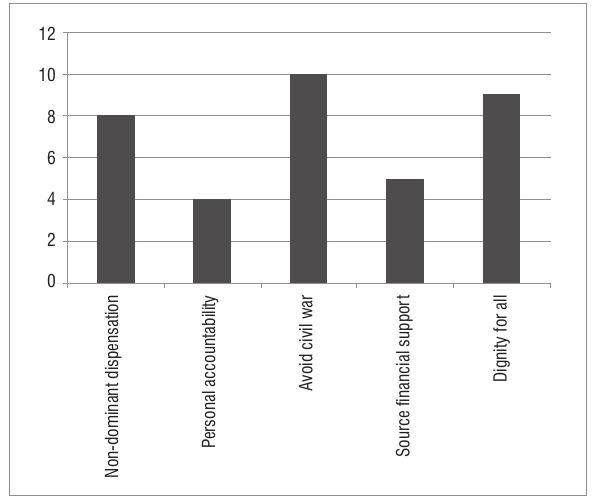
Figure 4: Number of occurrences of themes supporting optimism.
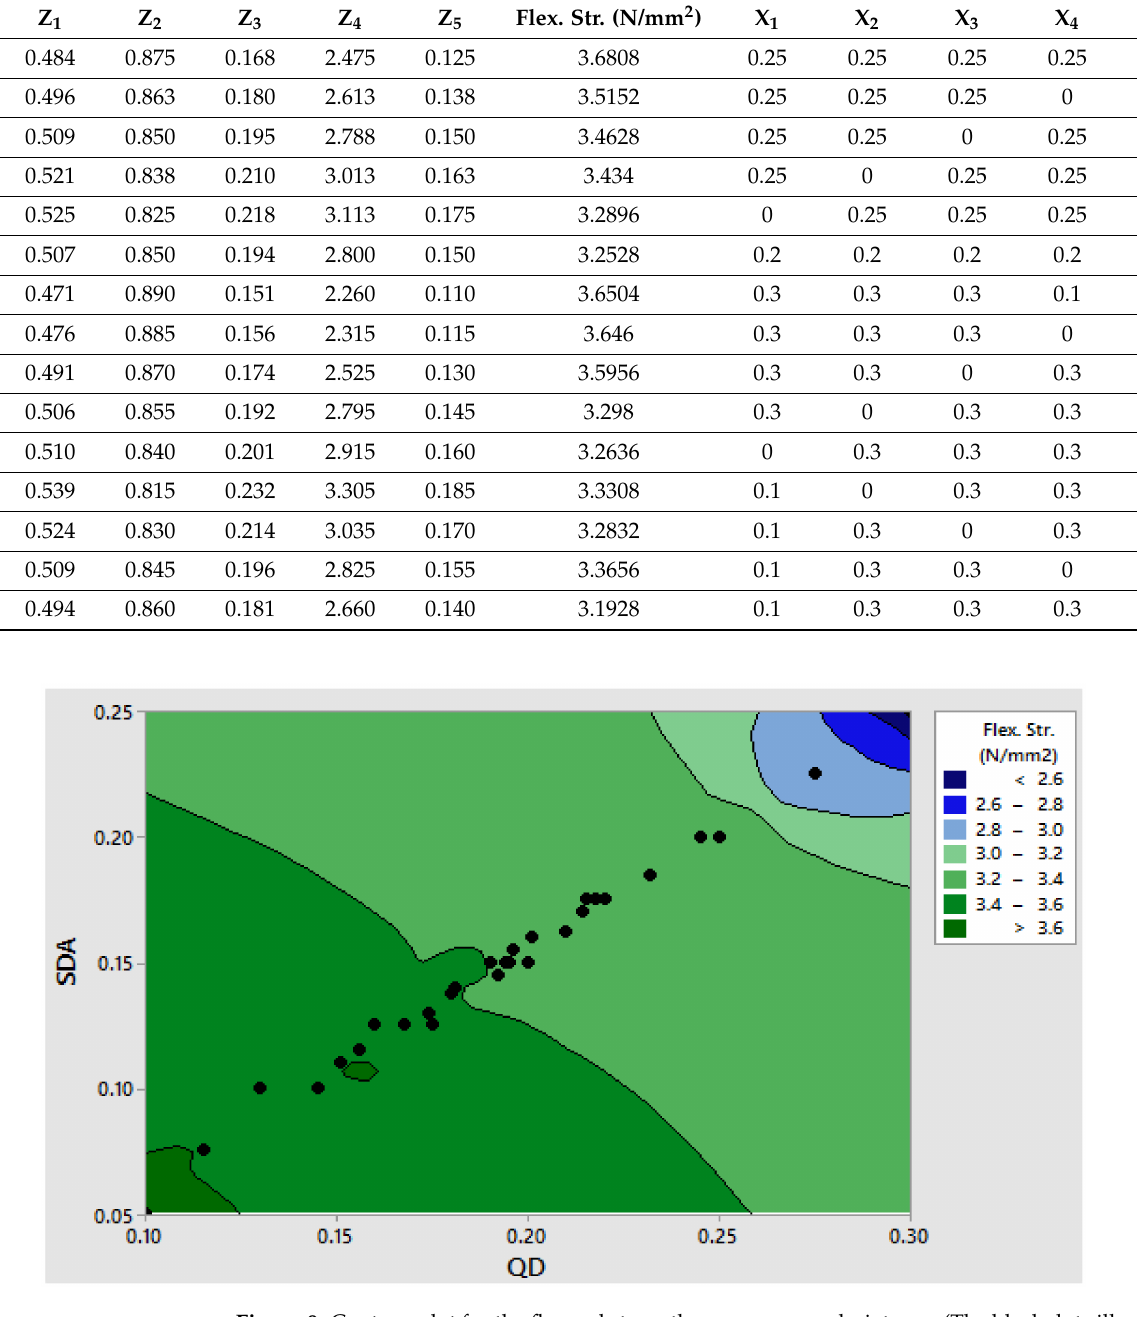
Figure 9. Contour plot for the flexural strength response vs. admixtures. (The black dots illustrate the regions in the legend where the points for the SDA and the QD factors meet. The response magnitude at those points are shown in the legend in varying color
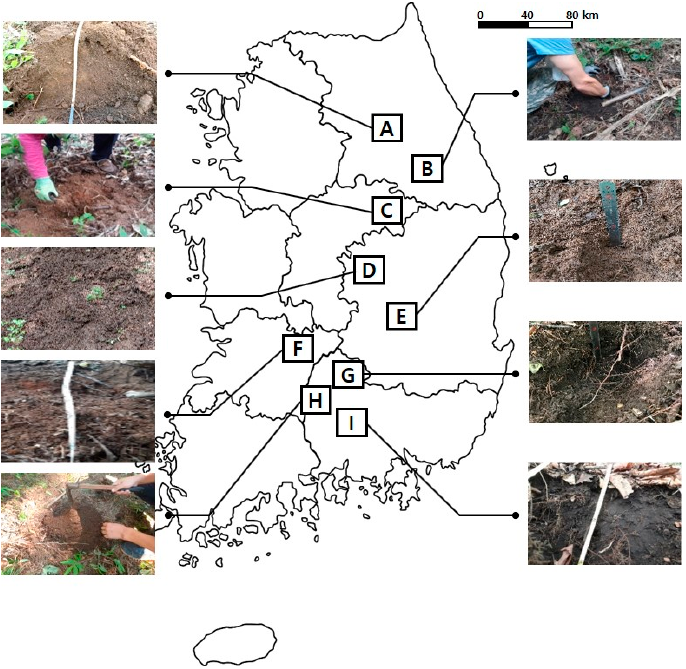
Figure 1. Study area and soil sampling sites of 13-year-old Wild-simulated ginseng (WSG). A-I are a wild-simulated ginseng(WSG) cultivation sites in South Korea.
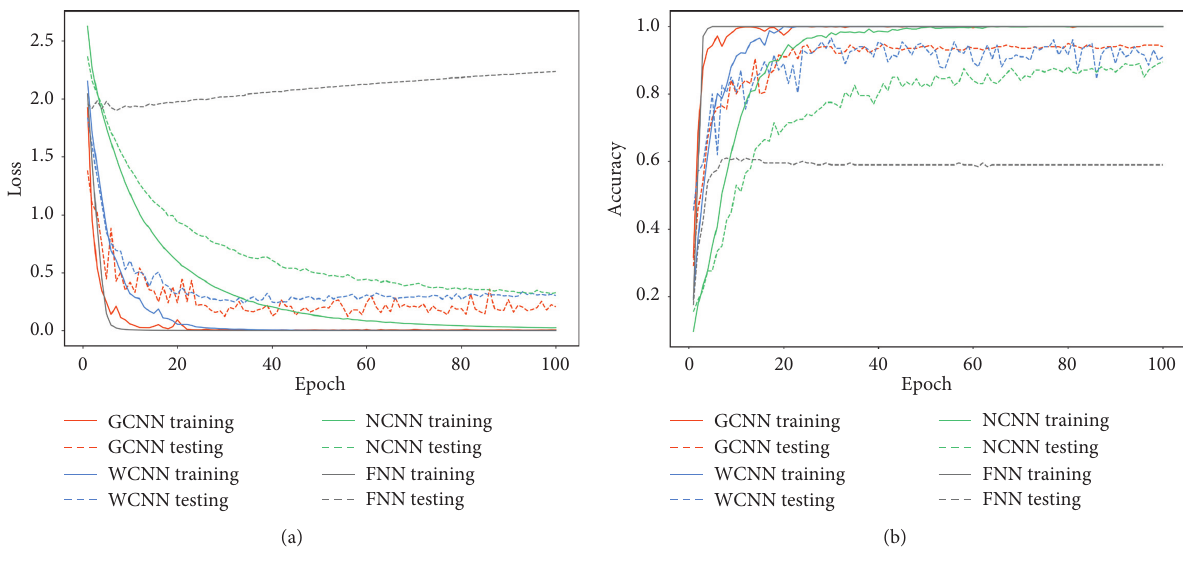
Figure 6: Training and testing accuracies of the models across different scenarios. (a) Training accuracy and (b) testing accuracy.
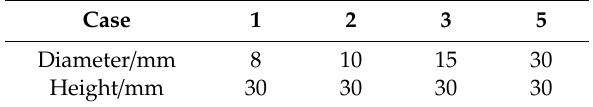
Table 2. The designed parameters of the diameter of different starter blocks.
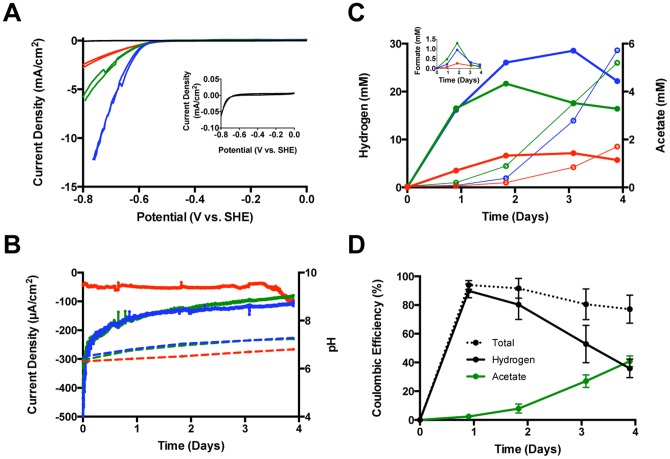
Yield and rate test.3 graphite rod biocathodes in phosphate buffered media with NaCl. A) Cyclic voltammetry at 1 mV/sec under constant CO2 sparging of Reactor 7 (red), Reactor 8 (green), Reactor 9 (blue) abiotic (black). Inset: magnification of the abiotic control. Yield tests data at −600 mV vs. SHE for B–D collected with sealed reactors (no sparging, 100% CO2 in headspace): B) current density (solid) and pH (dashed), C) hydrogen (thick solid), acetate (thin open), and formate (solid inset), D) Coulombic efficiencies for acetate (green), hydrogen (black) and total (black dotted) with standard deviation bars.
•••••
What this task involves:
Please return the material above only from the line that holds "Figure 9. Contour" through the line that holds "Table 2. The", exactly as it stands, ends included and pictures omitted.

Answer space:
Figure 9. Contour plot for the flexural strength response vs. admixtures. (The black dots illustrate the regions in the legend where the points for the SDA and the QD factors meet. The response magnitude at those points are shown in the legend in varying color
Figure 1. Study area and soil sampling sites of 13-year-old Wild-simulated ginseng (WSG). A-I are a wild-simulated ginseng(WSG) cultivation sites in South Korea.
Figure 6: Training and testing accuracies of the models across different scenarios. (a) Training accuracy and (b) testing accuracy.
Table 2. The designed parameters of the diameter of different starter blocks.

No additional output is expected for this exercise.